I saw your makeup pics and I totally thought “aw she’s so cute!!! Such pretty brown doe eyes!” lol I’m a nerd.

Member
7405 posts
Busy Beekeeper

*hugs* You poor thing. I cant believe your own mother told you that! Even if it were true (which its definitely not) she still wouldnt have any right to talk to you like that. 

Member
302 posts
Helper bee

I’d never suffered from bulimia, but I do have an insensitive mom. I am 50lbs overweight, and my mom grabs at my stomach fat everytime she sees me. She CONSTANTLY tells me how fat I look/to sit up straight/to suck in my stomach/to stop eating so much and lose weight… she’s even gone as far as telling me that my BF will cheat on me because I’m too fat! So I can understand how hurtful those comments feel. I’ve started ignoring them completely. I let those hurtful comments go in-one-ear-and-out-the-other; I’ve stopped giving them space in my heart and my mind. AND when she says them, I don’t respond. I make the moment as awkward as possible for her, so she knows she’s being an a$$h*le. I don’t even bother giving her a response. 

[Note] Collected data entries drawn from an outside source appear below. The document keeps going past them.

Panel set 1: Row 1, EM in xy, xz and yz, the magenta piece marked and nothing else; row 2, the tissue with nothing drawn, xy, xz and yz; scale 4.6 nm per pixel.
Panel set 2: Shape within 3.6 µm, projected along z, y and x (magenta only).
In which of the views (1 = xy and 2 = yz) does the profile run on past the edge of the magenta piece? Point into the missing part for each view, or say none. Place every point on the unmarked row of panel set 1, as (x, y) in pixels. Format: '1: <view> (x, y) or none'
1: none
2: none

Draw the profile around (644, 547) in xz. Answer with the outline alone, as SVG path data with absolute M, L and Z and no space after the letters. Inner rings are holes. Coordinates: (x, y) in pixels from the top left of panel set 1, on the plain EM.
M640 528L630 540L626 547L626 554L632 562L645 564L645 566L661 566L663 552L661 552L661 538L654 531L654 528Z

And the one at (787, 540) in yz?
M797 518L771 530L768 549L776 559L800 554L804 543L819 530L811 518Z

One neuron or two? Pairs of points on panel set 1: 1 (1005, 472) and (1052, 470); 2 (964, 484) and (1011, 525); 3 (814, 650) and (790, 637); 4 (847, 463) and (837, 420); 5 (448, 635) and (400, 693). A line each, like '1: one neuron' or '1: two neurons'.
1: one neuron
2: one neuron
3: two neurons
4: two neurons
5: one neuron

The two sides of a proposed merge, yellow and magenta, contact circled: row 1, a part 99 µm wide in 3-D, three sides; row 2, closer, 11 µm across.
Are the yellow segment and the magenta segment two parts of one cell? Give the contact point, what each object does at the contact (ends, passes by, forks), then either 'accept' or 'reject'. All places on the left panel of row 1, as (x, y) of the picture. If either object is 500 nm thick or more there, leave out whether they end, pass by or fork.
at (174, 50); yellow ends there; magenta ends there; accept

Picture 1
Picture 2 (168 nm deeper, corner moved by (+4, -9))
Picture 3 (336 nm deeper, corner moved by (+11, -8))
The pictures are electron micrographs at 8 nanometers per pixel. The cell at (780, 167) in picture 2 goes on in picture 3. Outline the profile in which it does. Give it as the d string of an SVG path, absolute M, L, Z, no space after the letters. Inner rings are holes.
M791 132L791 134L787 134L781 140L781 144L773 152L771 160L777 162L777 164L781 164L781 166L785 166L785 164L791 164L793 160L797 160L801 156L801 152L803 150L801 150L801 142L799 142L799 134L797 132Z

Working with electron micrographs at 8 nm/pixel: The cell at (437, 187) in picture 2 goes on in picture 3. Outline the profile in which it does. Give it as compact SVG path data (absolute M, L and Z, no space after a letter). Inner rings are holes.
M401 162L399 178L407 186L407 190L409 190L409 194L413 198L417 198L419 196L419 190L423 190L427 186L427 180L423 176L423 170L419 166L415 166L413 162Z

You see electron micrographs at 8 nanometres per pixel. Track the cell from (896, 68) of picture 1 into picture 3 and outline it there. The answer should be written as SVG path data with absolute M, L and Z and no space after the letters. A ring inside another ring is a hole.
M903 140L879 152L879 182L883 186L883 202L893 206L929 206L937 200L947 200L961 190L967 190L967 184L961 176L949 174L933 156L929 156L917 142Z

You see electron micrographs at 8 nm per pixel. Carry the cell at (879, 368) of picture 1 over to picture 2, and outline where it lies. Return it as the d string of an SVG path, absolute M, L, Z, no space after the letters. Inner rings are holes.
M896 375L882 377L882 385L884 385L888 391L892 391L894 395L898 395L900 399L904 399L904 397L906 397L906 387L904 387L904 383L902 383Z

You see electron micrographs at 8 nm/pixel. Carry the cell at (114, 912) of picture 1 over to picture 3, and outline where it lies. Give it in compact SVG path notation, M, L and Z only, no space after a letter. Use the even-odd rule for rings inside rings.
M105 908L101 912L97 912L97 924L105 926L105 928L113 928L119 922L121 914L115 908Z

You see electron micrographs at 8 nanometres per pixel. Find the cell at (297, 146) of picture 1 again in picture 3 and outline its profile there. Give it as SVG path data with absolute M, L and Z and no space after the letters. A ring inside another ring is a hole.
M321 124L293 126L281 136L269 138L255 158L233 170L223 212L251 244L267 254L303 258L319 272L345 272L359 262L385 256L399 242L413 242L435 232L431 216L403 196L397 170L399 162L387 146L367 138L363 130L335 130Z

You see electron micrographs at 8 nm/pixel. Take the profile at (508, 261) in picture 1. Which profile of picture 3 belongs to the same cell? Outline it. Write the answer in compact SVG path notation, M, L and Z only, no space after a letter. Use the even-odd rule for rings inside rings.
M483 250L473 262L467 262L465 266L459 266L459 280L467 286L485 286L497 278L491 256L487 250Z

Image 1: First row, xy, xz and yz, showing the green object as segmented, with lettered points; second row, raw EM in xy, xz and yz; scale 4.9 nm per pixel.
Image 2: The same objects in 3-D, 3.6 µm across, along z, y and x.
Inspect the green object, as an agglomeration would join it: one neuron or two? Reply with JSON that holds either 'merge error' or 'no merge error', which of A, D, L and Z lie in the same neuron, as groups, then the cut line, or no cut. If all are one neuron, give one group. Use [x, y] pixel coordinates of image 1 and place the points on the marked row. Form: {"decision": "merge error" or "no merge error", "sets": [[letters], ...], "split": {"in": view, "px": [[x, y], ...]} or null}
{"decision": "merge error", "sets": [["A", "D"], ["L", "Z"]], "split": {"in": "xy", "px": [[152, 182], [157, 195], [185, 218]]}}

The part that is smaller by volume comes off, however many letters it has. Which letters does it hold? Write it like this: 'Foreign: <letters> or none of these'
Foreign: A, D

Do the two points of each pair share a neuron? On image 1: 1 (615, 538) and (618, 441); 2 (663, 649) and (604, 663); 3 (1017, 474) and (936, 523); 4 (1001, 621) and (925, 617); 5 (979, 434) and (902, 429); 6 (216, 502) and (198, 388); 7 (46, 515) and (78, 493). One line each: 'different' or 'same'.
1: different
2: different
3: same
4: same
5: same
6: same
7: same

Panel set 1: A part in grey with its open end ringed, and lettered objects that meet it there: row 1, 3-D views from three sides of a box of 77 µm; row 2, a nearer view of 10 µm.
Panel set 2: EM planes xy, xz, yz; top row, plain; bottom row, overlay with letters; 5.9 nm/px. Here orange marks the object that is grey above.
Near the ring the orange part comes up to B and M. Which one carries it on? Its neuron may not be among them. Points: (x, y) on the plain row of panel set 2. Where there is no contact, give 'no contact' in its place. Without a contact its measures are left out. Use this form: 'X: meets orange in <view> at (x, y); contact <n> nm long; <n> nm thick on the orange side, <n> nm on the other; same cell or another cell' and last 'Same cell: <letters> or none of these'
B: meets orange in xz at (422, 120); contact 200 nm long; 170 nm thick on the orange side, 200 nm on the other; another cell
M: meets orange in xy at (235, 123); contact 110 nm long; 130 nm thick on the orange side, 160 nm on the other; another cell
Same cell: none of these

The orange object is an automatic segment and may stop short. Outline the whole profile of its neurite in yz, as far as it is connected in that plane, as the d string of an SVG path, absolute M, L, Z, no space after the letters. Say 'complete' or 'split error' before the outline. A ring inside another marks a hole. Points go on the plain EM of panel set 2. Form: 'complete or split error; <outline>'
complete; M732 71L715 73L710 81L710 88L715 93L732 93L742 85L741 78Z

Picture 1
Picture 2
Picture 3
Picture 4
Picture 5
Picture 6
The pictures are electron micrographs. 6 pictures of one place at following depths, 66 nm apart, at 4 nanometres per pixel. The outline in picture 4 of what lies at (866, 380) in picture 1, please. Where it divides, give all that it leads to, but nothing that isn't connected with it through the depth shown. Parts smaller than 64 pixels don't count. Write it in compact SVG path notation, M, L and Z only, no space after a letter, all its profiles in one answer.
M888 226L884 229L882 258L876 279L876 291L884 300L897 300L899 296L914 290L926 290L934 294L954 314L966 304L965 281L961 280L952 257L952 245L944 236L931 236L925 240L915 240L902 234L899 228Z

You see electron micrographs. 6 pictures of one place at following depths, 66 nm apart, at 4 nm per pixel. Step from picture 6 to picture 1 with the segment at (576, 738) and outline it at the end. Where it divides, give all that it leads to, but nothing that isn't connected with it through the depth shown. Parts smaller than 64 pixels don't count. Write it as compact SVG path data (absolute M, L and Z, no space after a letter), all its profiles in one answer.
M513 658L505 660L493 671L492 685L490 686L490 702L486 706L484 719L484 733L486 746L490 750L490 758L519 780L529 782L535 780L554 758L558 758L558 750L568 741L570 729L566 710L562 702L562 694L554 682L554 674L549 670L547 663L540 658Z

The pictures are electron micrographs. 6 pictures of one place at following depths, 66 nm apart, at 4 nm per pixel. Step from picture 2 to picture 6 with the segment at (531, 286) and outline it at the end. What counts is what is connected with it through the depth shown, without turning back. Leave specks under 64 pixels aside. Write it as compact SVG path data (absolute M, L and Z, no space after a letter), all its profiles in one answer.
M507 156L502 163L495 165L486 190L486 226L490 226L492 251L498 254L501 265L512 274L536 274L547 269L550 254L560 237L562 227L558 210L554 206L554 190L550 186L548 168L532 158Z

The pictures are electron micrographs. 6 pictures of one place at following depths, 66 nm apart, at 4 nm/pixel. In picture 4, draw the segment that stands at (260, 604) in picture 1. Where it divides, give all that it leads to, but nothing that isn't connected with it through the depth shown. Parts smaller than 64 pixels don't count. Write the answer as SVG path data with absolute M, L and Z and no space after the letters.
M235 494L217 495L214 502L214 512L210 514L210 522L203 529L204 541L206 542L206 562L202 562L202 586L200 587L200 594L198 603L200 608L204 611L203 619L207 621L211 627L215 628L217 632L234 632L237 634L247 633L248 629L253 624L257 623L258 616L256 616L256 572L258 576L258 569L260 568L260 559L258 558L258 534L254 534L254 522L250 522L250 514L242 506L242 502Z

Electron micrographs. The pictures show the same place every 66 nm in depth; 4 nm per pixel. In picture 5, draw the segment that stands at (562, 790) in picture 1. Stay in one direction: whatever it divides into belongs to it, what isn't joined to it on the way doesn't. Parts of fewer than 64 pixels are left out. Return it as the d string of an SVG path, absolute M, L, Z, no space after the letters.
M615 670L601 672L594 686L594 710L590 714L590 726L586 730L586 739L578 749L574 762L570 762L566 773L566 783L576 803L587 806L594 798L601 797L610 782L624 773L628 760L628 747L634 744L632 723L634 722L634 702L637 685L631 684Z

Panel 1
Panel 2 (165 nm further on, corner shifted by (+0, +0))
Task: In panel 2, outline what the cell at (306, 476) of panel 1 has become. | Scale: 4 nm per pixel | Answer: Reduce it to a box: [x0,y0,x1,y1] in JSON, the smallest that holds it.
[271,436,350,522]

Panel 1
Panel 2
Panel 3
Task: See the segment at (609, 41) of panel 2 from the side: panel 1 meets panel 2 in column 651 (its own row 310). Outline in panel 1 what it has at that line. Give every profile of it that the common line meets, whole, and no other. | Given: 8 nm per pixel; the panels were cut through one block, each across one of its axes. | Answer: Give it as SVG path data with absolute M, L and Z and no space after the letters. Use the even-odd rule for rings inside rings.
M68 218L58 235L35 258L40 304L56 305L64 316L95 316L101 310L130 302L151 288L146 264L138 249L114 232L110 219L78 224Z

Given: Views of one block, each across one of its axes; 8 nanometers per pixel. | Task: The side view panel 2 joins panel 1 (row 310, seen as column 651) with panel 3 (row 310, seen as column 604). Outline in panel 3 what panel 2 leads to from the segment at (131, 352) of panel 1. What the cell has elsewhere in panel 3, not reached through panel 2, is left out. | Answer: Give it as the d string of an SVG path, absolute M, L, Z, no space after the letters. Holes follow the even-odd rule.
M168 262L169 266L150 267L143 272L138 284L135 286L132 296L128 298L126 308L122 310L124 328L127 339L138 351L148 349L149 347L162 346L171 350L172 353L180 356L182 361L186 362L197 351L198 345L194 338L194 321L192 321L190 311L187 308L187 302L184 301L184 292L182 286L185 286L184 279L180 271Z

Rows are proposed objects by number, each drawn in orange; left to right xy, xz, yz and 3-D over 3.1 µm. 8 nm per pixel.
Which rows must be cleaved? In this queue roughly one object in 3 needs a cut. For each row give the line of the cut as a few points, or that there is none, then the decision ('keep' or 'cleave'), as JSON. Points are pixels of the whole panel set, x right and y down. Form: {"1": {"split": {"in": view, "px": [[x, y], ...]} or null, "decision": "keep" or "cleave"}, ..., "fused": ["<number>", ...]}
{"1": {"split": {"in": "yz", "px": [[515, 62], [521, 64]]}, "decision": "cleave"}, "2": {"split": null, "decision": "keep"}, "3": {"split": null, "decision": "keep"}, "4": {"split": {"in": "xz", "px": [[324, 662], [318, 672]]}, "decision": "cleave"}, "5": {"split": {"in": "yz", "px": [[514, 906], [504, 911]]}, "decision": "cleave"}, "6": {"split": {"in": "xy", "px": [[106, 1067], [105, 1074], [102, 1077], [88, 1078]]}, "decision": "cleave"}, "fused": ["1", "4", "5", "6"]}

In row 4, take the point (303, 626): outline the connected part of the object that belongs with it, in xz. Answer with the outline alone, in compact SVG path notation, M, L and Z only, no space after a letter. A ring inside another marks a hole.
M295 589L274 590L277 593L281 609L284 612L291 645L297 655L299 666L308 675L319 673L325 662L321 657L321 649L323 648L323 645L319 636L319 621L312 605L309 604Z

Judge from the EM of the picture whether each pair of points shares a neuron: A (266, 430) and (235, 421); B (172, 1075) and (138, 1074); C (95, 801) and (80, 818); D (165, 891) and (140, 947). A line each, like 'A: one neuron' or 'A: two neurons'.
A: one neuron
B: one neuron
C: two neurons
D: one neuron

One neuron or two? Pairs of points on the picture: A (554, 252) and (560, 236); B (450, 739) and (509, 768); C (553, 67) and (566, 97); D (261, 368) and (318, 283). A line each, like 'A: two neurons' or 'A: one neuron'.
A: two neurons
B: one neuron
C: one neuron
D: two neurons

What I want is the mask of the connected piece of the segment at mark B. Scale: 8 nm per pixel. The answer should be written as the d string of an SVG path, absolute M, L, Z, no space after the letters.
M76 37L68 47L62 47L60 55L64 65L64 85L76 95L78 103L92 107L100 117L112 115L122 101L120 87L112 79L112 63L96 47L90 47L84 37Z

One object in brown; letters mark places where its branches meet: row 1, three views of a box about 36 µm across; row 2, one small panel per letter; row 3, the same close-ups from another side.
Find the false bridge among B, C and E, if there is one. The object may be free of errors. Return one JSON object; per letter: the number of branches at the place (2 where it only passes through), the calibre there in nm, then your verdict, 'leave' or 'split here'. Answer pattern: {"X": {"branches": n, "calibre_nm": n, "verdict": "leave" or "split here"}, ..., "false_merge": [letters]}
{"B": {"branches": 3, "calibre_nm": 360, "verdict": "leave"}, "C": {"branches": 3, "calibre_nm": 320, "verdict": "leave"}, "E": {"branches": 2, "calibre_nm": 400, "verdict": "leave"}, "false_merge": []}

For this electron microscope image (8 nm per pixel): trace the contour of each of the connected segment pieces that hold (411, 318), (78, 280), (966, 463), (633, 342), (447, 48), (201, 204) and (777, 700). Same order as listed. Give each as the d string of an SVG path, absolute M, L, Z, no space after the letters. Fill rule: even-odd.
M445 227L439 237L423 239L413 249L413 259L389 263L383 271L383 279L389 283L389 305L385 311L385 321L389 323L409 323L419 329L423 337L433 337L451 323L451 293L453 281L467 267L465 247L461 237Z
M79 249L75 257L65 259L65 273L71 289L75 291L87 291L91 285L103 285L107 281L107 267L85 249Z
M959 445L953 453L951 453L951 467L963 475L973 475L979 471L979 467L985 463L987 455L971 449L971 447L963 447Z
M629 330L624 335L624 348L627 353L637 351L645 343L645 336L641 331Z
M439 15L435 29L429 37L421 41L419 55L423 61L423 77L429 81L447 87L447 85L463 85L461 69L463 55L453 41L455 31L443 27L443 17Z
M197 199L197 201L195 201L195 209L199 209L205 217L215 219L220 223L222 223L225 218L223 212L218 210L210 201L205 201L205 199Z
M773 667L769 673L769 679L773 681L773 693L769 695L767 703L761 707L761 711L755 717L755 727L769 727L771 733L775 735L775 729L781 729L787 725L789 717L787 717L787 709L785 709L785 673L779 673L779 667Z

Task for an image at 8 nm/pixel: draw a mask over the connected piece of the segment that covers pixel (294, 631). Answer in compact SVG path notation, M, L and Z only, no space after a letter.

I’m so sorry your old bulemic thoughts are creeping back up on you; fight back! Tell those thoughts to get lost! Don’t let them come back.

I think you look absolutely lovely in your dress. You look VERY elegant and dreamy. And your skin is glowing! Truly beautiful.

**hugs**

Member
782 posts
Busy bee

I am sorry you Mum has made you feel like this but can I just say I think you look stunning, your figure looks brilliant in this dress and if anyone doesn’t like it screw em’ because you look AMAZING!!!

Member
2968 posts
Sugar bee

@Wellington Bride:  *hugs* And the same to you – if you ever need to vent, I would more than happy to listen and talk and help out if I can Smile Us Kiwis need to be there for each other lol. And seriously, how you look in that photo is fully making me reconsider my stance against ballgown because you honestly look stunning in it.

Member
231 posts
Helper bee

I don’t know you, but you are OWNING that dress. It looks amazing on you!! Just based on that picture, I cannot picture a dress that suits you more perfectly. You’re going to look incredible on your wedding day. Have you tried talking to your mom about STFUing? You could either go that route or just put her on ignore and enjoy your wedding. You really do look amazing. 

I take major issue with mothers who comment on their children’s weight unless it’s for a serious health concern. I’m sorry she’s making this about her. You really do look fantastic, and your dress is beautiful.